XX. It is hard in these matters to determine the exact truth: but, be this as it may, Demosthenes was greatly encouraged to see such a force of armed Greeks at his disposal, and, elated by their confidence and eagerness for battle would not allow them to pay any attention to oracles and predictions, but hinted that the Pythia was in Philip's pay, and reminded the Thebans of Epameinondas, and the Athenians of Perikles, both of whom regarded such considerations as mere pretexts for cowardice. Up to this point he behaved as a brave man should; but in the battle[130] itself he performed no honourable exploit worthy of his speeches, but left his place in the ranks and ran away in a most shameful manner, throwing away his arms that he might run faster, and not hesitating to disgrace the motto of "Good Luck," which Pytheas tells us was written in golden letters upon his shield. Immediately after the victory Philip, in insolent delight at his success, danced in a drunken revel among the corpses and sang the opening words of a decree of Demosthenes, which happened to form an iambic verse, as follows:--

"Demosthenes Pæanian, son of Demosthenes," &c.

When, however, he came to himself, and comprehended how great his danger had been, he trembled at the ability and power of an orator who had been able to force him in a few hours of one day to risk both his empire and his life.

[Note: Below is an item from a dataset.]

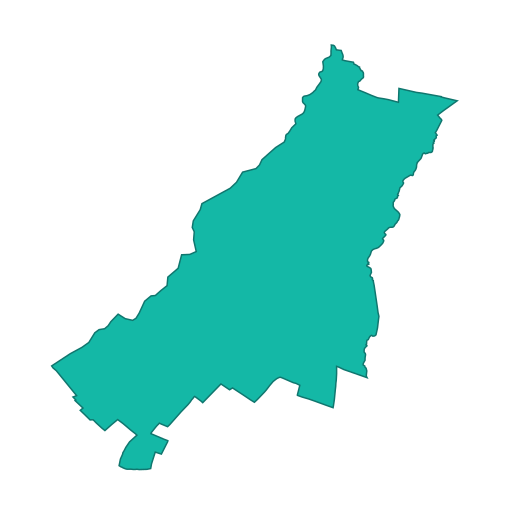 outline of Totesti, Hunedoara, Romania, rotated 176°
{"feature_id": "2599482B81892486754404", "entity_name": "Totesti", "entity_type": "district", "adm_level": 2, "iso_a3": "ROU", "parent_name": "Romania", "parent_adm1": "Hunedoara", "projection": "natural_earth1", "projection_center": [22.867, 45.565], "detail": "fine", "context": "isolated", "style": "filled", "palette": "teal", "viewbox_px": 512, "rotation_deg": 176, "n_neighbors": 0, "source": "geoboundaries", "source_scale": "gbopen_adm2", "svg_char_len": 6035}
<svg xmlns="http://www.w3.org/2000/svg" viewBox="0 0 512 512"><g transform="rotate(176 256 256)"><path d="M389.7,51.6L387.4,51.1L379.7,50.8L375.9,51.3L374.7,56.0L370.2,67.4L364.2,65.0L357.1,76.9L356.8,77.9L360.9,79.8L373.2,86.1L372.7,87.2L367.8,92.5L366.3,94.0L365.1,95.0L364.1,96.0L362.1,94.9L356.1,91.9L353.8,93.8L341.6,105.8L334.2,112.5L331.8,115.0L330.2,117.1L329.1,118.1L327.5,119.9L327.0,120.2L325.6,119.1L321.1,115.2L319.4,113.4L299.9,130.8L291.7,124.4L288.6,126.0L278.6,118.4L271.4,112.8L267.8,110.2L264.7,112.7L257.1,119.6L255.1,121.6L251.5,125.7L247.7,129.6L243.9,132.2L241.2,133.3L239.9,133.3L237.4,132.1L227.6,127.0L225.1,126.2L221.3,124.0L224.1,115.5L224.4,114.6L224.4,114.1L219.9,112.1L213.4,109.7L207.6,107.2L196.4,102.2L189.7,99.3L189.2,101.2L187.8,107.6L186.2,117.1L185.6,120.3L185.2,123.5L184.6,126.6L183.8,132.9L183.3,140.3L181.4,139.5L176.3,136.6L153.7,126.9L154.2,128.1L154.3,129.2L153.5,133.6L154.0,136.4L155.0,137.5L155.2,138.7L156.6,139.7L156.7,140.5L156.4,141.5L154.5,144.4L154.3,146.8L153.6,149.8L153.7,150.8L154.0,151.5L154.7,152.3L154.8,152.8L154.8,153.7L154.5,155.5L154.1,156.3L153.1,157.4L151.7,158.5L151.6,159.1L151.9,159.4L152.5,159.6L152.5,159.9L151.8,160.8L151.6,162.8L151.3,164.0L150.9,164.4L149.8,164.8L149.5,165.4L149.2,166.0L148.1,167.7L146.5,168.8L145.9,168.6L145.4,168.1L145.1,167.9L144.4,167.9L143.3,168.0L142.4,168.5L141.8,169.0L139.8,175.8L138.2,184.3L137.6,187.1L137.7,188.0L138.2,191.0L138.6,197.4L139.6,210.6L140.2,218.4L140.7,222.2L140.7,223.4L140.9,223.4L141.2,223.7L141.6,224.2L141.5,225.2L141.3,225.6L141.6,226.3L142.9,227.1L143.2,227.4L143.6,228.5L142.9,230.0L142.0,231.5L142.0,232.6L142.1,234.5L142.2,235.2L142.5,235.7L143.6,236.6L145.8,237.9L146.1,238.3L146.2,238.7L146.0,239.2L145.4,239.5L144.0,239.9L144.0,240.0L144.8,240.5L144.8,240.8L144.0,241.4L143.9,241.7L144.0,241.9L144.8,242.3L145.2,243.1L144.8,245.3L144.4,246.0L142.5,248.4L141.6,250.0L141.2,251.2L140.5,252.8L140.1,253.3L138.8,254.3L136.9,255.0L135.9,255.1L133.9,255.7L132.8,256.3L130.5,258.2L128.8,259.8L127.7,261.7L127.5,262.5L127.5,262.8L128.3,263.8L128.6,264.3L128.4,264.7L125.5,267.3L125.0,267.9L125.0,268.5L126.0,269.4L126.4,270.3L126.3,270.8L125.7,271.6L123.8,273.0L122.2,274.3L122.0,274.7L121.6,274.9L120.2,275.3L117.8,275.2L117.1,275.4L116.4,275.9L115.6,277.0L115.2,277.8L113.1,279.7L112.3,281.1L111.5,281.8L111.1,282.4L110.0,285.4L109.6,287.2L109.8,287.8L110.5,289.1L111.2,290.1L114.6,293.6L115.2,294.9L115.5,295.7L115.7,296.4L115.5,297.7L115.4,299.6L115.2,300.1L113.9,301.6L113.7,302.6L113.3,303.1L112.8,303.4L111.2,304.0L110.9,304.3L110.8,305.2L110.6,305.9L109.7,306.4L109.7,306.6L109.8,306.7L110.4,307.1L110.5,307.4L110.4,307.8L110.1,308.3L109.6,308.7L109.3,309.7L108.7,310.7L107.9,313.3L107.5,314.2L105.8,315.4L104.9,316.5L103.9,318.0L103.7,318.6L104.3,319.7L104.3,320.3L104.1,321.0L102.8,322.4L101.9,323.1L96.7,325.7L96.0,325.9L95.4,325.7L94.6,325.4L94.1,325.4L93.7,325.7L93.4,326.2L93.2,327.5L92.5,329.0L91.4,330.1L90.7,331.1L90.3,331.9L89.7,333.4L89.4,335.8L88.9,337.2L88.4,338.0L88.5,338.1L84.7,341.7L84.0,343.0L82.7,346.0L82.0,346.6L81.5,346.9L80.9,347.0L80.7,346.7L80.0,346.2L79.4,346.2L78.7,346.6L78.0,346.5L77.2,346.7L76.6,347.2L76.2,347.3L75.2,347.0L74.6,347.2L74.2,347.1L73.4,347.4L72.7,348.2L72.5,349.0L72.5,349.4L72.0,350.4L71.9,350.6L72.2,351.1L71.8,351.8L72.1,352.4L71.8,353.2L71.9,353.6L71.8,353.8L71.9,354.6L71.7,355.2L70.7,356.0L70.7,356.3L71.1,356.7L71.1,357.1L70.1,358.0L70.0,358.6L70.6,359.0L70.5,359.3L69.7,359.8L69.2,360.4L68.3,360.9L67.9,361.6L67.9,362.1L68.0,362.8L67.9,363.3L66.9,363.9L68.5,366.5L66.9,368.8L61.2,378.3L61.3,378.8L61.9,379.8L62.7,380.6L65.0,383.9L58.6,388.1L44.5,396.8L57.2,400.7L60.3,401.8L60.2,402.1L79.1,406.9L84.5,408.0L101.7,413.2L103.2,399.4L112.9,402.7L117.8,404.0L122.7,405.1L124.2,405.6L129.7,408.2L135.3,411.1L142.8,414.8L142.8,415.0L142.5,415.3L142.4,416.0L142.0,416.7L142.0,417.3L142.4,418.0L142.6,419.0L142.6,420.5L142.3,421.4L141.7,422.6L141.4,422.9L140.3,423.2L138.4,425.1L136.8,426.2L136.5,426.5L136.3,427.0L136.2,428.2L136.3,429.0L136.1,429.8L136.1,431.0L136.3,431.7L136.7,432.3L136.9,433.0L137.8,433.6L138.1,433.5L139.6,436.5L139.5,437.2L140.8,437.9L142.0,439.0L143.7,440.1L144.8,440.5L145.3,442.5L153.6,444.6L156.2,445.6L156.0,446.6L155.5,447.4L155.2,448.5L155.2,449.7L155.4,450.9L156.1,453.0L156.7,455.1L159.0,455.5L160.5,455.9L161.4,456.0L162.2,458.3L163.1,460.1L164.1,460.8L166.2,461.2L166.2,459.2L166.9,455.3L167.0,453.1L167.3,450.8L168.1,450.1L169.1,449.3L172.5,448.2L173.8,447.5L175.0,446.2L175.8,445.1L175.5,440.7L175.8,438.0L176.5,436.3L177.1,435.6L179.6,434.9L180.0,434.4L180.6,433.5L180.8,432.4L180.4,431.2L178.7,428.2L178.5,427.3L178.9,425.6L181.0,423.0L183.5,420.1L185.1,417.4L186.5,416.4L187.9,415.1L190.9,413.3L193.8,412.4L196.8,412.1L197.6,411.7L198.5,410.7L198.8,407.0L198.4,405.7L197.4,404.6L196.5,403.5L196.0,402.4L196.2,401.3L196.9,398.8L197.7,396.8L198.8,395.3L200.0,394.4L204.8,392.2L205.9,391.5L206.8,390.8L207.4,389.9L207.6,387.9L207.0,385.1L211.4,381.4L213.5,378.4L215.5,376.0L217.1,375.2L217.5,374.7L217.8,374.2L218.3,372.0L218.3,371.0L218.6,370.2L219.9,367.7L228.9,362.8L243.3,351.7L246.2,346.5L249.9,343.2L263.5,340.6L270.3,330.9L277.0,325.4L306.3,312.0L308.4,306.1L316.1,295.4L317.6,288.9L315.9,284.5L317.1,276.5L315.3,264.6L321.9,262.2L330.1,262.4L334.5,249.2L345.4,241.1L346.8,232.6L353.1,228.3L359.2,223.6L363.5,223.5L370.2,218.7L376.5,207.2L380.0,202.3L383.5,200.4L390.8,202.6L397.6,207.6L405.4,200.6L408.4,196.7L412.1,194.0L417.7,193.5L422.1,190.7L428.8,181.4L436.0,177.0L448.1,171.5L467.5,160.6L466.2,158.4L463.2,155.5L444.7,129.2L448.4,128.1L445.8,124.9L446.6,124.4L439.2,116.4L442.1,114.3L435.8,107.3L432.9,104.0L432.1,104.1L429.8,103.9L427.0,100.6L421.6,94.9L418.9,92.4L411.5,98.1L405.4,102.5L400.3,98.1L392.7,90.7L388.7,87.1L387.3,85.6L395.1,79.4L399.2,74.2L401.0,71.2L402.4,69.2L402.7,68.6L402.8,67.8L403.1,67.2L405.4,62.9L407.2,56.4L405.3,55.0L404.5,54.7L403.5,54.0L401.5,53.0L400.8,52.7L399.4,52.3L395.7,52.1L393.2,51.6L391.2,51.5L389.7,51.6Z" fill="#14b8a6" stroke="#0f766e" stroke-width="1.5"/></g></svg>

The fame of Demosthenes reached even to the King of Persia, and he sent letters to the Satraps who governed the provinces near the sea, bidding them offer money to Demosthenes, and pay him more attention than any other Greek, because he was able to effect a diversion in favour of Persia by keeping the King of Macedonia's hands full. This was afterwards discovered by Alexander, who found at Sardis letters from Demosthenes and papers belonging to the King's lieutenant, containing an account of the various sums of money which they had transmitted to him.

XXI. When this great misfortune befell Greece, the political opponents of Demosthenes at once impeached him for his conduct; but the people not only acquitted him of the charges which they brought against him, but continued to treat him with great honour, and to ask for his advice. When the remains of those who had fallen at Chæronea were brought home and buried, they chose him to make the funeral oration over them, and generally they bore their misfortunes with a noble spirit, not being excessively humbled and cast down, as Theopompus relates in his history, with a view to dramatic effect, but by showing especial honour and esteem for their principal adviser they proved that they did not repent of the policy which they had followed. Demosthenes pronounced the funeral oration over the fallen, but he never again proposed a decree in the popular assembly in his own name, but always in that of some one of his friends, in order to avoid the evil omen of his own unlucky name, until he again took courage at the death of Philip, which took place shortly after his victory at Chæronea. This, it seems, was the meaning of the last verse of the oracle,

"There shall the vanquished weep, the victor die."